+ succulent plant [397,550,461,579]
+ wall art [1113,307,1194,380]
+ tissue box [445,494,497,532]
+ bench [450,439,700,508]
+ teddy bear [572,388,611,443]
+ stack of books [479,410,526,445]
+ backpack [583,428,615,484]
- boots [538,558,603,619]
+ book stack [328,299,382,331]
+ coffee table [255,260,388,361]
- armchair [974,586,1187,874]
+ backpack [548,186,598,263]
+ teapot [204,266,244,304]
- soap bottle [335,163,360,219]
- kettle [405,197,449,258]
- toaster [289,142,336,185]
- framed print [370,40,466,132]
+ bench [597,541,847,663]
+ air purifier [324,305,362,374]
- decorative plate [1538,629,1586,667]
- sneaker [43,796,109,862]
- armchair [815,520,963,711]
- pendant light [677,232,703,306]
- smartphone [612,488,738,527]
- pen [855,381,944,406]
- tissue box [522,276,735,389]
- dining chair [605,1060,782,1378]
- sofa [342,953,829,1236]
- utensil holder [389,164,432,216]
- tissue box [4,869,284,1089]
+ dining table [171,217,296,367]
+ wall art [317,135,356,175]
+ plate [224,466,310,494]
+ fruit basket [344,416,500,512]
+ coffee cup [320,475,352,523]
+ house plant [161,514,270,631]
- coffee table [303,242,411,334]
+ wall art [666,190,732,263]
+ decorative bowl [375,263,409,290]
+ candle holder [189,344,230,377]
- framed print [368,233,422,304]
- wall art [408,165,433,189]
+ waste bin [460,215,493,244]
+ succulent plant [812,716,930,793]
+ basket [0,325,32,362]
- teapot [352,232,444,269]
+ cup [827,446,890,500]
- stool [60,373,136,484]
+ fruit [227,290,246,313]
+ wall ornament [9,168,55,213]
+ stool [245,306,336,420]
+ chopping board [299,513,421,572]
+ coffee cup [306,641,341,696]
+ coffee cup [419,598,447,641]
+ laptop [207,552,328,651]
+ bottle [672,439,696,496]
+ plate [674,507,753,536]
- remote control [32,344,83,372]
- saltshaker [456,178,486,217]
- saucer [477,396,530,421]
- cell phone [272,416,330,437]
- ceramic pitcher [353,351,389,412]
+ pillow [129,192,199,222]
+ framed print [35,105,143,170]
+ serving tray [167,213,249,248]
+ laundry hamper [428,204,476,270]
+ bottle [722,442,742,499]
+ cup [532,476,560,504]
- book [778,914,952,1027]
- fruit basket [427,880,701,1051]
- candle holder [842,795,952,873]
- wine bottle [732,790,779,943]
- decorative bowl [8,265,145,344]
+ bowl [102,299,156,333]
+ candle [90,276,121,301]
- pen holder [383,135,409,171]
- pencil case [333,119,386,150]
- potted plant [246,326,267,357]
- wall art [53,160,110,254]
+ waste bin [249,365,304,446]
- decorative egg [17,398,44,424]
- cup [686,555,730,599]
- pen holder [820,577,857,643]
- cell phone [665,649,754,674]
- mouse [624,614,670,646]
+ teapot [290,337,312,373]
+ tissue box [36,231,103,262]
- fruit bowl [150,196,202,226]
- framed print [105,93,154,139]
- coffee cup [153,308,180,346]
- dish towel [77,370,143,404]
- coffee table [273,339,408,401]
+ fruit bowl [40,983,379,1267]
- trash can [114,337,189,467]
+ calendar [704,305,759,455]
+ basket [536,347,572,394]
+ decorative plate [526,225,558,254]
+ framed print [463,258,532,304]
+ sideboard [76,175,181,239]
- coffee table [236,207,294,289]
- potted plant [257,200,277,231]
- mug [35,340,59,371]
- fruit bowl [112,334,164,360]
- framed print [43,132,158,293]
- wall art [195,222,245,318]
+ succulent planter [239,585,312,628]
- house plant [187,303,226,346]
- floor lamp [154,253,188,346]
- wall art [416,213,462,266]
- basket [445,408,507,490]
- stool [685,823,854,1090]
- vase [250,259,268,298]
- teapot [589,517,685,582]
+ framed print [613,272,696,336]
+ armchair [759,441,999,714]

■ ■ ■ ■ ■ ■ ■

• **Task brief**: State how many lines of the material above contain the word "decorative". Say nothing else.

• **Task output**: 5